Режиссерский и педагогический стиль Сергея Женовача - явление уникальное в своей последовательности и законченности. В нем нет и не может быть никаких неожиданностей. Шаг за шагом он проясняет и подтверждает собственные воззрения на театр и его миссию. Все, поставленное им, пронизано его учительством, его пониманием мессианства, его христианским смирением и фанатизмом.
Когда видишь "женовачей" - бывших студентов, а теперь актеров его студии, понимаешь, с каким упорством, шаг за шагом, выскабливается, выпаривается, удаляется из них живое и дерзкое, женское и мужское, страстное и юное, парадоксальное и несовершенное. Они совершенны в своем старании быть некрасивыми (особенно это поражает в хорошеньких юных актрисах), сосредоточенными, умилительно прекраснодушными. Даже страсть в них есть, только не земная и грешная, а аввакумовская страсть духовного противостояния, возведенная их учителем в ранг высшей театральной добродетели.
Чему же противостоят "женовачи"? Прежде всего - погибели русского психологического театра. Они, девять месяцев репетировавшие спектакль, сыгравшие его в день премьеры без всяких следов торопливости и недоделок, объявляются последним оплотом и воплощением великой театральной традиции (об этом написали почти все, кто видел их "Мальчиков" по Достоевскому). В атмосфере мессианства они поневоле теряют лепет и трепет, мерцание и дрожь, тайну и восторг, юмор и боль - то пронзительное, живое и несовершенное чувство жизни, которое и в других обстоятельствах редко посещает сценические подмостки.
Проповедь Женовача, последовательная и увлекательная, с каждым годом становится все суше и аскетичнее. В Лескове она обрела свое яркое воплощение. Здесь он суровее и беспощаднее своих умилительно-трогательных, рождественских "Мальчиков" и, подобно учителю и мученику веры Мефодию Червеву из повести Лескова, "строже, чем Савонарола".
Художник Александр Боровский превращает сцену в объемный семейный альбом, в котором пустые места для фотографий становятся окнами, дверьми, балконами. Они то заполняются живыми персонажами семейной хроники, то пустеют, рождая мрачное чувство семейной и национальной деградации. Протозановка - имение героини повести, княгини Варвары Никаноровны (Мария Шашлова) - предстает у Женовача русским раем. В нем веселый и доблестный оловянный солдатик, любимый и любящий муж (Андрей Шибаршин), размахивая сабелькой, гибнет на войне, и все протозановские жители во главе с княгиней кидаются, чтобы уберечь его от смерти или проводить до рая.
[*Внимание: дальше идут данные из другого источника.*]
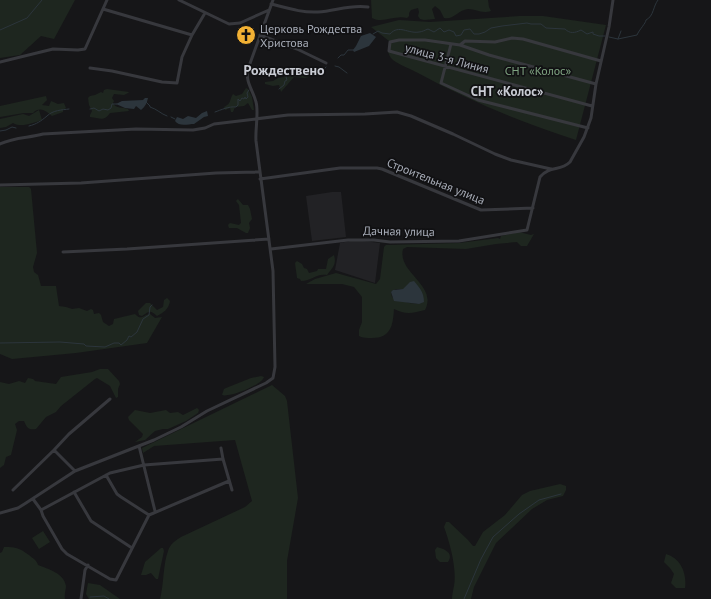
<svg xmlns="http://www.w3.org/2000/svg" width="711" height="599" font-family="'PT Sans',sans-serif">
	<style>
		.built { fill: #222225 }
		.green { fill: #1e261f; fill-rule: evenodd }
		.water { fill: #2c353c }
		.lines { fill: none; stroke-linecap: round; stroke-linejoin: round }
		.stream { stroke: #2c353c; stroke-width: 1 }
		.minor { stroke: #37383d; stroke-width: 3 }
		.labels { text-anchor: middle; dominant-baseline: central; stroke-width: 3.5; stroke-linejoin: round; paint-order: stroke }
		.poi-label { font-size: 12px; fill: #a8adb8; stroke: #111113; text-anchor: start }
		.street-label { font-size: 12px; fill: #a8adb8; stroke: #111113 }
		.park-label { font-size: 12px; fill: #7fa381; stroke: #111113 }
		.neighbourhood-label { font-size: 13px; font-weight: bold; fill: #c9ccd4; stroke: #111113 }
		.quarter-label { font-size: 14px; font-weight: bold; fill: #c9ccd4; stroke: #111113 }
	</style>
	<rect width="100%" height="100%" fill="#161618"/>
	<path class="built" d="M332,192H341L346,237L312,241L306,196Z
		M355,240L380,243L375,283L335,270L340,243Z"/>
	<path class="green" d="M0,0H75L54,39L41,36L20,55L0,58Z
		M371,0H488L489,7L491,11C481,14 477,9 468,9C458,10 454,20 444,18L440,10L435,6L432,9L435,19L424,20L420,19L418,16L419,12L418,8L411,10L409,13V16L407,18C393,15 384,24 372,18Z
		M520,16H543L606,25L576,140C521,122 469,101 418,73C411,69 396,64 391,58C387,53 388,48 389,41L371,27L399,20L430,22Z
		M296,67L307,73L309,77L305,78L294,77L281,92L279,85L273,86L265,84V82L273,81L278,78L284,77L288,69Z
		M246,88L248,89L252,97L254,110H252L248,103L244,106L235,107L233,112H231L230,108L225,110L224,107C232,103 229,100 233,94L236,96L242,94Z
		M107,89L129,92L128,93L124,95L114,94L112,98L114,101L113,103C116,109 123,107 128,109L129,111L110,113C104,122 100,118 90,117V115L92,111L89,105L88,98L90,96L95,95L101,92L103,93L104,90Z
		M46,96L47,100L42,105L49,106L51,101L58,104L64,103L66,108L63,110V112L52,116C46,111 40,106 33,113H24L0,117V106Z
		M39,110L42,120C33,123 21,128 13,123L6,127L0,128V119L23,114L29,116Z
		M0,187H29L31,189L37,253L33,267L34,272L38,275L41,286H56L59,306L66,307L72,309L79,308L87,311L91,309L93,310L94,314L99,313L101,315L103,322L109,326L113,324L114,319L135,314C141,321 143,315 150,314L155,318L162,317L147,343L76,353L12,359L0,354Z
		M238,199L243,205H248L250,209L252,219L249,223L250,228L248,233H246L237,228H229L228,225L230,223L239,225L241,223L239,205L236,201Z
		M519,232L531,235L534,234L527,246H521L517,242L496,244L466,249L407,247L403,249C397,273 438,285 425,310C413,313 406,315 394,309C393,325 391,338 372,338C367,338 363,338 359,336V330L362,322V297L354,287L342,284H306L315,279L336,273L376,284L380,279L384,247L386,245L459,243L498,238L500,239L501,236ZM396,289H403L419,304L409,303L392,297L391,292Z
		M334,255C337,265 332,268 327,275C316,273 312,281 301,281L300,279L297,278L295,263L297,261L302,264L304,268L307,269L309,273L317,271L318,269H326L328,259Z
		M167,298L170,301C169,309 163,313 157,316C150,310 150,311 142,316L139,315L138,311L146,303H150L157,310L163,307L164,300Z
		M100,369H108L119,381L120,384L118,389V397L116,398L110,386L97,378L95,379L61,406L56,412L46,417L36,429C28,430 27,428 24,421H19L15,424L17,430L11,455L6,457L4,465L0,468V382L9,384L19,381L25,383L28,378L33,379L35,381L56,384L61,377L92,372Z
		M261,376L264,377C262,385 229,398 222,395L224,389L226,388L251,378Z
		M272,385L285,396L287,401L298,498L287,561V599H160C164,584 163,564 168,551C170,544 176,540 181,537L245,507L252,501L235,440L154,446L143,453L142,448Z
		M197,408L199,410L198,413L186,421L168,429H163L155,431L145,440L135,442L142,437L143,434L129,420L128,417L135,410L150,413L166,410L170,413L178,412L183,415Z
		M560,484L566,486V490L563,496L547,500L532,509L496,543L474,587L471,599H452C452,595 453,591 454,586C457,569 450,543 444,527L446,522H449L468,540L473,546H475L483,532L505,515L522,495L530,491Z
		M43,531L50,542L39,549L32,538Z
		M4,547C17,547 19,548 29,555C33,559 36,559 38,565C48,569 64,573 66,586C66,590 64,594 65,599H0V553L2,552Z
		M437,547C445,549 454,553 448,562H440L436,558L435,550Z
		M161,548H163L164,551L158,579H156L151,573L146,575H141L145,562Z
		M666,554C681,558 687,574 685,588H676L671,583L674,574L670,568L664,562Z
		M88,583L100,585L120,599H89L86,594Z"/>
	<path class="water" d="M370,33L376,37L369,46L354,52L353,50L356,46L361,36Z
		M145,98H148C147,103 145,107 141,110L136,106L134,109L125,108L116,104L122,101L143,100Z
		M207,111L208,116L204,117L194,124C188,124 179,127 175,121L177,117L183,119L188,116L196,118L202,113Z
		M414,281C419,287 424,292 424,302L419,304L394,301L391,292L393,290L403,289L410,282Z"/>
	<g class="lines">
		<path class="stream" d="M0,30L27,18L42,0
			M373,34L378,31L382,33L390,34C399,24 408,34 419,32C422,32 425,30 428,29L434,32L440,28L444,32L449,30L454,32L456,36L461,35L464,30L470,29L474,34H479L485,32L491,28L502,26L527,23L531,24H541L546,28L565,29C570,34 575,33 581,30L587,34L593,32V34L599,36H605
			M609,37L618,39L637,35C639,30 646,23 646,20C654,16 653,6 658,0
			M618,39L621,31
			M338,58L341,55H344L348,50H354
			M335,66L339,67L347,73
			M317,75L320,74L326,67
			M279,89L284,85L285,81L287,80L286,77L288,75L299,76L304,74L306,71L308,72
			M146,102L150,106V107C157,109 161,114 167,116
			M90,109L94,108L99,111L103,109L108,110L111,108L112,104H117
			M215,112C221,110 229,106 236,107L238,105V99L240,101L242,98L244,99L245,97L246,99L248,97L247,93L249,90
			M171,117L175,119
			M29,126C37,124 41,121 47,116C53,110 62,110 69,109
			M0,131L6,130L12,127L16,128
			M0,343L60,342L84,344L86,346L105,347L114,343H119L121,345L127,340L129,336L131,337L137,332L143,319L149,315L150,307L152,305
			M90,597L104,596L109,599
			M464,599L481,559L493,537L519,514L539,500L561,494"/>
		<path class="minor" d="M179,0L229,24L240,23L269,10
			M271,4C287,8 302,13 318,12C335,11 351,4 368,7
			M103,9L192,35
			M260,35L297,49L326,63
			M451,44L441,83L478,100L588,128
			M460,45L465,41L495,42L512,38L523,39L601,61
			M0,62L53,49L78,50L85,49L107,0
			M90,68L112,71L162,82L177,83L182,57L192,35L205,13
			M592,106L389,51L390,42L399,40H425L460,45L489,55L596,84
			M0,144C14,137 29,138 43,134L136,129L193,130L205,128L214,124L288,115L365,114L397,112L411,116L453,134L495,154L511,160L551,169
			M260,179L340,168H377L382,169L481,210L533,208
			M0,185L81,183L216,173L259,172
			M271,249L348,240H374L390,242L459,241L527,230L540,177C550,165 560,172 570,162L584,137L591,118L596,84L609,27L613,0
			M63,252L127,249L269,239
			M139,446L155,511
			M221,448L223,459L232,490
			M54,450L75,471
			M106,475L117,494L121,497L149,515
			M13,490L54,450L69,434L110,399
			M74,492L91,521L132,548
			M33,499L41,510L43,516L62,549L67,554L110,579L116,580L149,515L229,481
			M41,510L110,473L144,465L223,459
			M0,513L18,508L26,503L75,471L154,440L181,427L207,411L266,383L273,378L275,367L273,271L256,141C255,130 259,112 256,102C253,90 245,82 248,69L273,0
			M81,599L85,570L88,565"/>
	</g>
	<defs>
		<g id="church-disc" transform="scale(1)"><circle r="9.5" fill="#f2b134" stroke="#111113"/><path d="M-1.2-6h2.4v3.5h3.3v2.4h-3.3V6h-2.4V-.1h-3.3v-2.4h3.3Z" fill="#111"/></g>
	</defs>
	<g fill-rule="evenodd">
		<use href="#church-disc" x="246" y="35"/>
	</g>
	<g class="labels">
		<g class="poi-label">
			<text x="260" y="28">Церковь Рождества<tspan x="260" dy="14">Христова</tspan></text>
		</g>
		<g class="street-label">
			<text transform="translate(447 58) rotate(15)">улица 3-я Линия</text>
			<text transform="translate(436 181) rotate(22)">Строительная улица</text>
			<text transform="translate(399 231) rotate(1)">Дачная улица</text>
		</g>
		<g class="park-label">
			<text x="538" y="70">СНТ «Колос»</text>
		</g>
		<g class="neighbourhood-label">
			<text x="507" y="91">СНТ «Колос»</text>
		</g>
		<g class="quarter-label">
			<text x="284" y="70">Рождествено</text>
		</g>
	</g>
</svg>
Этот сказочный, апокрифический мир населен чудаками и небывальщинами. Но конец ему приходит самый неожиданный, хоть и не скорый (подробная семейная летопись длится без малого четыре часа). Вовсе не космополиты, вольтерьянцы и франкмассоны, не чужеземные веяния разоряют протозановский род. Его сметает с лица земли савонароловская, аввакумовская истовость Варвары Никаноровны, ее жажда истины, ее стремление к христианскому совершенству. Истина несовместима ни с государством, ни с его установлениями, ни с разделением церквей, а значит, не нужны никакие труды на благо общества, отравленного ложной моралью, - так учит Варвару Никаноровну Мефодий Червев (Сергей Аброскин). И вместе с ним Женовач ополчается на весь несовершенный мир, отпавший от Евангелия, от добра и правды, от любви и истины.
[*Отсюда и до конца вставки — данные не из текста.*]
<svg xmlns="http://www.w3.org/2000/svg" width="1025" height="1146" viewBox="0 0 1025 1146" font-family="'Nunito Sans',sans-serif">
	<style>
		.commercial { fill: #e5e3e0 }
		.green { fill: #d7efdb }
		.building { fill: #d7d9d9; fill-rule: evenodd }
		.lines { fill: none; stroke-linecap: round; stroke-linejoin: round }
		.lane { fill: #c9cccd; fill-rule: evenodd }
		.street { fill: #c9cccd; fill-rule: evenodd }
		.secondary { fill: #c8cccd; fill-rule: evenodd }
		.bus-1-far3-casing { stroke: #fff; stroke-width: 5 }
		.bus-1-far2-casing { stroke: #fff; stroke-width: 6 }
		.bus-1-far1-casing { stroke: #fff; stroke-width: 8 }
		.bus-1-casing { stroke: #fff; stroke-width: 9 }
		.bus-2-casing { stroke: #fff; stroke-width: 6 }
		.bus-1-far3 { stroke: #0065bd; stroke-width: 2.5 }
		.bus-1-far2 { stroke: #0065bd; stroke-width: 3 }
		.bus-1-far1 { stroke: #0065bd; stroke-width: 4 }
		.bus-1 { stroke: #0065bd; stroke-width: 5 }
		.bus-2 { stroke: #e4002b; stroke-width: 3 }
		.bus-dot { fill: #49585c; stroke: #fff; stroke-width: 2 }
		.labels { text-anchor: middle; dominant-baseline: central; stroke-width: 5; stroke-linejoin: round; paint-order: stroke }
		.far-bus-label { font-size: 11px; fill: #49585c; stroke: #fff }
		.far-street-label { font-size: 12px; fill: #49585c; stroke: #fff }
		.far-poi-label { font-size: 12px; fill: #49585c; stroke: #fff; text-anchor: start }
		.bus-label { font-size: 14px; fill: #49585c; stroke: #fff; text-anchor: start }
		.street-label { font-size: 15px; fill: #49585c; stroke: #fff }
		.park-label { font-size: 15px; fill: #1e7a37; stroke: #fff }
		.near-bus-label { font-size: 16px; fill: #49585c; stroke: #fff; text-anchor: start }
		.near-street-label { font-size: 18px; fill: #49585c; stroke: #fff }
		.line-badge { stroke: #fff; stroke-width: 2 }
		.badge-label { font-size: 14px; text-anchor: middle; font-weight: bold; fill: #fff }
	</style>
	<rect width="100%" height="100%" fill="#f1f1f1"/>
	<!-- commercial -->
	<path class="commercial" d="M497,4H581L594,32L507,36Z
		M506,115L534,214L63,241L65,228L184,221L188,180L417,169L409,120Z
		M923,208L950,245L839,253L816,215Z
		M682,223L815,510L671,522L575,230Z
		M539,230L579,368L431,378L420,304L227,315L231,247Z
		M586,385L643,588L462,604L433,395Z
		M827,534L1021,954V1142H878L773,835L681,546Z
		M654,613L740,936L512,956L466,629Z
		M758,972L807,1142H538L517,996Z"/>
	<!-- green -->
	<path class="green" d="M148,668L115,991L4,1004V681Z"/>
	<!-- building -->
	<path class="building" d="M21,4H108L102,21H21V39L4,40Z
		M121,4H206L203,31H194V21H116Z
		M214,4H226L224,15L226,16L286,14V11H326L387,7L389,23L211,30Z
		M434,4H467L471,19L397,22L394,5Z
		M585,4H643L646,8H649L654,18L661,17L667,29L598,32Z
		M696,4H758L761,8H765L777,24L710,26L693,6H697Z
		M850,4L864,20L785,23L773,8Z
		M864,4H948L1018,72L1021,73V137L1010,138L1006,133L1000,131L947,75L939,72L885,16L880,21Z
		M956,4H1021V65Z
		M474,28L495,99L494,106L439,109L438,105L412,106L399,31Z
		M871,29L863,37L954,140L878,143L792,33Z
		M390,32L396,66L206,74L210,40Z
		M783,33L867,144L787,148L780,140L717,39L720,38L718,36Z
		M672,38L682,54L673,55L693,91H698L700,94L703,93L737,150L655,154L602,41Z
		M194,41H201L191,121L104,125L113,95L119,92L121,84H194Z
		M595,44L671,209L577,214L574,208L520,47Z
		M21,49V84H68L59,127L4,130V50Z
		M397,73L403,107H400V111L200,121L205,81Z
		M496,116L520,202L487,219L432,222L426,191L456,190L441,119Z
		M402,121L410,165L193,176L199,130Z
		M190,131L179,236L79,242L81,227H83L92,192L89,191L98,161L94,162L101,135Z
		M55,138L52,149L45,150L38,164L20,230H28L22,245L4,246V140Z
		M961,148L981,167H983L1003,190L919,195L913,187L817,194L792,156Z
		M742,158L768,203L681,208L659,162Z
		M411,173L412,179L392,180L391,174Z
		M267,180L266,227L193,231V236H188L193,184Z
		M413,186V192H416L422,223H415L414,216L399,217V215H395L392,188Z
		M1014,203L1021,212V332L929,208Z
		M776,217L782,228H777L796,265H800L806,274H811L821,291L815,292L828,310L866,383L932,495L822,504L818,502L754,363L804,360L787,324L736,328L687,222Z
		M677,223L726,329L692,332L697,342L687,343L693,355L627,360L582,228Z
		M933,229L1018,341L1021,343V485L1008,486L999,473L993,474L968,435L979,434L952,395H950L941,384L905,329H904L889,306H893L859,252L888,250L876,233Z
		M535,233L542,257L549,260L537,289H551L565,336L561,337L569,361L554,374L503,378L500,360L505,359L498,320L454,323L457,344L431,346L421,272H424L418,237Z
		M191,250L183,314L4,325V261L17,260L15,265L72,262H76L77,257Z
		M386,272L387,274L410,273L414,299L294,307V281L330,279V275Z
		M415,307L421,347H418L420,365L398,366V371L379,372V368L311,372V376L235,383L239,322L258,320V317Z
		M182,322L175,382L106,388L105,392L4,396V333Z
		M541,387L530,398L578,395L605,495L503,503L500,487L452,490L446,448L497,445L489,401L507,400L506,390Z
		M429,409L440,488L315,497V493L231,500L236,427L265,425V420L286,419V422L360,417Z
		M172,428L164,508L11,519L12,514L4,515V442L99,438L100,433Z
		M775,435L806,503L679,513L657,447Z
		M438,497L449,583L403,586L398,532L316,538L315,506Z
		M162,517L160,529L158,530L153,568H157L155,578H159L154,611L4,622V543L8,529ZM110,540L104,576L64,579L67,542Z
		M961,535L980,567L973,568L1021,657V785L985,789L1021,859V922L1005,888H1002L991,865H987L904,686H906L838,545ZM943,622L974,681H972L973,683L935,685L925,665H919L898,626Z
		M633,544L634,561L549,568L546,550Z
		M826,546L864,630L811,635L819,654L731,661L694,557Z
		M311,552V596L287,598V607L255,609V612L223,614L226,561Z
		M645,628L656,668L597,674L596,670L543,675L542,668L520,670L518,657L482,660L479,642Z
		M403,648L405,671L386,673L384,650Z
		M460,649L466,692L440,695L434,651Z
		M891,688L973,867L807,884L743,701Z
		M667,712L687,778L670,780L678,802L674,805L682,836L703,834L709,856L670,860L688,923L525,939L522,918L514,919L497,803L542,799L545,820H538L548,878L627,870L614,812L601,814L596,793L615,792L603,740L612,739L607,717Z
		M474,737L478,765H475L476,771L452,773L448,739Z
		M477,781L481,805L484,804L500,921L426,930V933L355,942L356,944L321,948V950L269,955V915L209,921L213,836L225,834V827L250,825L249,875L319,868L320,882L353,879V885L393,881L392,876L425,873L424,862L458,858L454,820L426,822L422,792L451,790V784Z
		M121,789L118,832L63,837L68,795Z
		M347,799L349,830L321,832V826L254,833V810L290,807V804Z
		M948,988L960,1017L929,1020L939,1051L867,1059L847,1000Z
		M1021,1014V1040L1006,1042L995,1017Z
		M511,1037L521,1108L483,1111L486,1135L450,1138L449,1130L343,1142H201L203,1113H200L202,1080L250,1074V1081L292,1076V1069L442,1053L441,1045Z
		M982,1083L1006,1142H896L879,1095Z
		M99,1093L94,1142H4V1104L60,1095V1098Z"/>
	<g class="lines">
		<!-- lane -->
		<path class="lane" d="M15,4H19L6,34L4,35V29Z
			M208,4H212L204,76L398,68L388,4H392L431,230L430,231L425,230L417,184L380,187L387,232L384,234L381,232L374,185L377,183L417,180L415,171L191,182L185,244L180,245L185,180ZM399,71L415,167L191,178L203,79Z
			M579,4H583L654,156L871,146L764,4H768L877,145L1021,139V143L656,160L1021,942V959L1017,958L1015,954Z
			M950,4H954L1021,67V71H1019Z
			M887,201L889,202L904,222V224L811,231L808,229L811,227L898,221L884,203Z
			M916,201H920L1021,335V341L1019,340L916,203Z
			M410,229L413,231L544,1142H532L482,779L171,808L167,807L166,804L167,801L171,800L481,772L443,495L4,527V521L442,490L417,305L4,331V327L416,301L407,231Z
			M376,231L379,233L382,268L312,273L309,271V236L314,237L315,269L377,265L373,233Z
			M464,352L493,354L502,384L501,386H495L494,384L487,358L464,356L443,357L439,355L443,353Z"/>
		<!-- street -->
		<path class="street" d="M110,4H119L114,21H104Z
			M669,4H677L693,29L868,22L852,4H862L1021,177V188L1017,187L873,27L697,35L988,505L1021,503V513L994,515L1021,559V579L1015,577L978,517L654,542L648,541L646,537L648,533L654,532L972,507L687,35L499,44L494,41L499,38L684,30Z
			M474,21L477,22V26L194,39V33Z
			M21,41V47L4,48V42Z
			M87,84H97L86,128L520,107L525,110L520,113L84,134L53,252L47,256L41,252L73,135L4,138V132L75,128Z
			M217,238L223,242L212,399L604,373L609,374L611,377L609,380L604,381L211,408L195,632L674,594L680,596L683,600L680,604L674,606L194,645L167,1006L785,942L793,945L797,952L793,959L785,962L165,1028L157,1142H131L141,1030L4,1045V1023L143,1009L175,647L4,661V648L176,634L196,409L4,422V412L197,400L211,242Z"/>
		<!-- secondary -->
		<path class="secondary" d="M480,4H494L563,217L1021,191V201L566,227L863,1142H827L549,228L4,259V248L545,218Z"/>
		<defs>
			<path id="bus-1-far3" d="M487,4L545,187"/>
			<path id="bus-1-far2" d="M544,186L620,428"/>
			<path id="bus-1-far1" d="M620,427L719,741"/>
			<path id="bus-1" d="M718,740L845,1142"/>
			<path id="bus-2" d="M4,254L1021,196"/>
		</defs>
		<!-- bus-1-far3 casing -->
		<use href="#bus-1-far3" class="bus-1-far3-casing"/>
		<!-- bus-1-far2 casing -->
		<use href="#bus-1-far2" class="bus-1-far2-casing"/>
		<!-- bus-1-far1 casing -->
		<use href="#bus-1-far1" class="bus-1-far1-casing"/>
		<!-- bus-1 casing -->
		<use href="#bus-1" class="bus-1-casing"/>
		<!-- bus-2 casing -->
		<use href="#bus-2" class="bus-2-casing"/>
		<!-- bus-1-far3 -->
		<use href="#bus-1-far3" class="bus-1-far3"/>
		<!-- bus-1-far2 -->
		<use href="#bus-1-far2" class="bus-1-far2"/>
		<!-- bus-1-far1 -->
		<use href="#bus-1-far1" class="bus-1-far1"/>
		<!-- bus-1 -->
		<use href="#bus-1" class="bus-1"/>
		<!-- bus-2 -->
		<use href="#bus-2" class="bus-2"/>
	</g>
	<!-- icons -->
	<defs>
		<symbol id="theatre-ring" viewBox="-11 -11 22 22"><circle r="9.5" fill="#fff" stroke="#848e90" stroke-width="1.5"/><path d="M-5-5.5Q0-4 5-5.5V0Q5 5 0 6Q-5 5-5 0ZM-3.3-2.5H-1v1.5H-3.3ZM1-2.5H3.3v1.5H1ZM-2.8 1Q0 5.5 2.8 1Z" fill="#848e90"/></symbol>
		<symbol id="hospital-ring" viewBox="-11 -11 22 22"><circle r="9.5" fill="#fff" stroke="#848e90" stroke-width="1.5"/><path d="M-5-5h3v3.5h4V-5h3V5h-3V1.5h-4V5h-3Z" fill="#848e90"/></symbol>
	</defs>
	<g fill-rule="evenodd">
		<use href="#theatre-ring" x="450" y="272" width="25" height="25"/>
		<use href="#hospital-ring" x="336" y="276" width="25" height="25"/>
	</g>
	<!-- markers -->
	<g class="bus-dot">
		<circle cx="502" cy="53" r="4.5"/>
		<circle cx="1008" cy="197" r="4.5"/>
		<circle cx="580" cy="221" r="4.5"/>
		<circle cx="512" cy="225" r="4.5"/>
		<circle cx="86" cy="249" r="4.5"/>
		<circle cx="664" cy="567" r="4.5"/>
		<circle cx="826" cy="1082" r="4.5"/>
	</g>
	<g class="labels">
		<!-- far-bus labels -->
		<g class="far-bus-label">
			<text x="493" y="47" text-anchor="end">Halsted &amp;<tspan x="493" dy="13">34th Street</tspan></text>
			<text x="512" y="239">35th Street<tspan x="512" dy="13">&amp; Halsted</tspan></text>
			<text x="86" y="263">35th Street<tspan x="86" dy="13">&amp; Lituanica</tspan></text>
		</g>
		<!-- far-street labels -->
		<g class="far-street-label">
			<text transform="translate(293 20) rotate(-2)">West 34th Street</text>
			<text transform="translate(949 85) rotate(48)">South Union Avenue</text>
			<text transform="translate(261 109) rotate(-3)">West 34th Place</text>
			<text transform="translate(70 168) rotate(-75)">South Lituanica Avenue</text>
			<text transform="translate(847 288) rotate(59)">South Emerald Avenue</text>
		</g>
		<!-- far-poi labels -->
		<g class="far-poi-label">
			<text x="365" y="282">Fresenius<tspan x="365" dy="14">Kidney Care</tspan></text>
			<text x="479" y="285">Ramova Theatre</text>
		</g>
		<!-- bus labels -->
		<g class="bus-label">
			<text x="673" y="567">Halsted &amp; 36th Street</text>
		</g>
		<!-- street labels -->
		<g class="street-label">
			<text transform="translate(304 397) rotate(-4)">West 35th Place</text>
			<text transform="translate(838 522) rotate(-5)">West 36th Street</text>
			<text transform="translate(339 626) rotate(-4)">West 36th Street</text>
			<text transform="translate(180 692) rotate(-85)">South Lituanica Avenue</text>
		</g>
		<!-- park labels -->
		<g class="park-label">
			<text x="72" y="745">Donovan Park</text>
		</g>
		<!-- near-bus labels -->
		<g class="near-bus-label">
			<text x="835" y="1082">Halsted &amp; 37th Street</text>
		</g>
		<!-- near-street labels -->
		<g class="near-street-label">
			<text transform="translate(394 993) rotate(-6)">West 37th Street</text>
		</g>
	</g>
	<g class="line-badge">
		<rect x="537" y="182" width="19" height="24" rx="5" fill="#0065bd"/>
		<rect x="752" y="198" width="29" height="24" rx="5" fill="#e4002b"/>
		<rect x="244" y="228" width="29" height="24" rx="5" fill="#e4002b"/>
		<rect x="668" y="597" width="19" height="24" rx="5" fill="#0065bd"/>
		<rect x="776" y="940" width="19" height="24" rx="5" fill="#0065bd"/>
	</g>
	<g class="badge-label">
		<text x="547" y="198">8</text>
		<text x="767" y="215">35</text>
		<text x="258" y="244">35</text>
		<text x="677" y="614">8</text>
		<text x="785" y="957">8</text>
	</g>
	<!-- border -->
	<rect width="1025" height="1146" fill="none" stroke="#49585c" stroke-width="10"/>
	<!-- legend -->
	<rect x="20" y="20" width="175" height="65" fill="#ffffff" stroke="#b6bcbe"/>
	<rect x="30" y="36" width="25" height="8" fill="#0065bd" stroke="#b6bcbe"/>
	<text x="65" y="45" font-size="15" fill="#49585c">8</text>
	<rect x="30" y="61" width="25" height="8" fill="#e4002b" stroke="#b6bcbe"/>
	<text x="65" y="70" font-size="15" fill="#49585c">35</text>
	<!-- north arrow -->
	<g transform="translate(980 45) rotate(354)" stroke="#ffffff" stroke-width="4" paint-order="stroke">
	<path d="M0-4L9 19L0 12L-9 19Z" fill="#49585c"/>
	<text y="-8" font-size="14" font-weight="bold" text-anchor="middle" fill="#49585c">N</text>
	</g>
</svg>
Но, подобно протестантскому пастору, он слишком полагается на силу проповеди, не ведая, что у христиан бывает еще и благодать, и пронзительная красота литургии, музыкой и поэзией возносящая на высоты духовного познания. Кажется, что проповеднический дар все сильнее замещает в Женоваче тот легкий дар театра, которым были отмечены его ранние работы.